* **EXERCISE DETAILS**
Extend the passage on the Eritrea Ethiopia Boundary Commission's border decision, picking up right after its last sentence.

There is a lot of talk about the Eritrea Ethiopia Boundary Commission (EEBC) and much has been written about its decision to demarcate the Eritrea Ethiopia border by placing coordinates on maps, also known as “virtual demarcation,” as opposed to placing border markers on the ground.

Eritrea considered this a positive step forward but would have also wanted to have the Eritrea Ethiopia border demarcated on the ground by placing pillar markers on the ground. Eritrea will nonetheless respect the EEBC’s decision and consider its sole mandate to demarcate the Eritrea Ethiopia border as being fulfilled.

Unfortunately, emboldened by the US-led international community’s diplomatic, financial, military and political support and shield, the minority regime in Ethiopia led by Meles Zenawi, which for 5 1/2 years rejected the Final and Binding decision of the EEBC and refused to allow for the demarcation of the Eritrea Ethiopia border, is now rejecting the virtual demarcation of the Eritrea Ethiopia border and calling it “legal nonsense.”

It should be recalled that ever since the Eritrean Ethiopia Boundary Commission (EEBC) delivered its Final and Binding decision on 13 April 2002, the minority regime in Ethiopia has engaged in diversionary time buying gimmicks and deceptive tactics to alter, amend, revise and reverse the Final and Binding decision.

* **RECORD EXTRACTS**
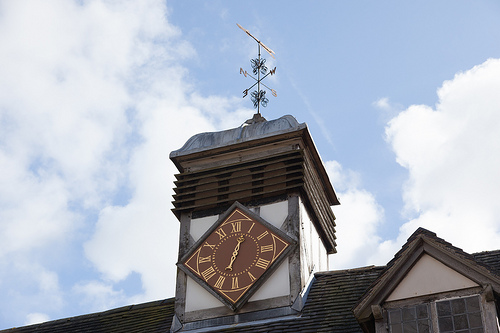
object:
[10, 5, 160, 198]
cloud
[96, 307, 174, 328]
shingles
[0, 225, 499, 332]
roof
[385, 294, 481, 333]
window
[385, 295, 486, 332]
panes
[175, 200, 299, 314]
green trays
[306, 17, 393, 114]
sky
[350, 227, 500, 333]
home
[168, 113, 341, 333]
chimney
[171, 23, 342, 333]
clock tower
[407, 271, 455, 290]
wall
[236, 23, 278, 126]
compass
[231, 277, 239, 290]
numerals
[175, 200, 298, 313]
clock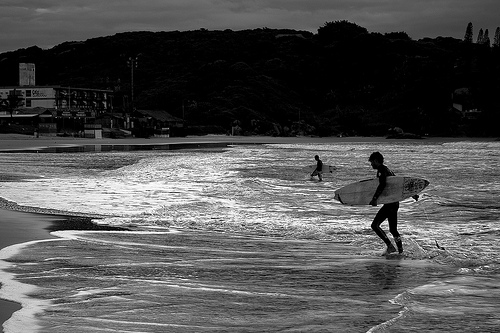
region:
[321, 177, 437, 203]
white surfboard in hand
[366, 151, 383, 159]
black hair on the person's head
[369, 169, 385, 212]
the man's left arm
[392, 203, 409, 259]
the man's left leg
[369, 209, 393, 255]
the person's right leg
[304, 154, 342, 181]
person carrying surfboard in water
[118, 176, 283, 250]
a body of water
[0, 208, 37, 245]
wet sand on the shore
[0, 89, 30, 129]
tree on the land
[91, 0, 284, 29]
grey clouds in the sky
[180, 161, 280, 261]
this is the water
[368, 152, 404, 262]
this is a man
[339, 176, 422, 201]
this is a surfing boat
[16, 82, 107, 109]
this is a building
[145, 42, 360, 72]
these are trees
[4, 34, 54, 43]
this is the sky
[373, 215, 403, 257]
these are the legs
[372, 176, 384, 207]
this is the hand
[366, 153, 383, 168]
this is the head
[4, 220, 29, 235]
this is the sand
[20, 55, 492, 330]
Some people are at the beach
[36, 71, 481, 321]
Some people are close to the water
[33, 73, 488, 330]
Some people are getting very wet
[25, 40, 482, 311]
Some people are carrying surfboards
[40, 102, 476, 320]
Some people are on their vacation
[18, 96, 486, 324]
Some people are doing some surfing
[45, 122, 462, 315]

* **TASK RESULT**
Today, the regime while professing its belated unconditional acceptance of the Final and Binding nature of the EEBC delimitation decision, is now engaged in a deliberate and deceptive propaganda campaign to misinform the Ethiopian public and the international community about the legal applicability of demarcation of the Eritrea Ethiopia border.

The Prime Minister of Ethiopia is leading the deceptive, misinformation campaign. Voice of America’s (VoA) Peter Heinlein quoted the street smart, deceptive Meles Zenawi on 30 November 2007 as saying:  “As far as the virtual demarcation of the boundary is concerned, I have heard well-respected diplomats and lawyers describe it as 'legal nonsense'…Our lawyers agree with such characterization. Until the boundary is demarcated on the ground, it is not demarcated. As soon as it is demarcated, there will be relocation of administrations, police and so forth. But not before that. Only after actual demarcation on the ground. And we prefer to engage the Eritrean side in pushing forwards toward demarcation...”

“You are who your friends are” as they say, and judging from the list of apologists the Ethiopian Prime Minister has relied on for political and diplomatic advise and support in the past and judging from the make up of the Addis based “cocktail diplomats,” morally bankrupt and corrupt individuals who have vouched for the regime in the past, made up of, I am not sure they would be considered “well respected.”

As for his lawyers, they are the same lawyers who advised him that the EEBC decision was “illegal, unjust and irresponsible,” the same decision that he is now telling the world he has accepted unconditionally.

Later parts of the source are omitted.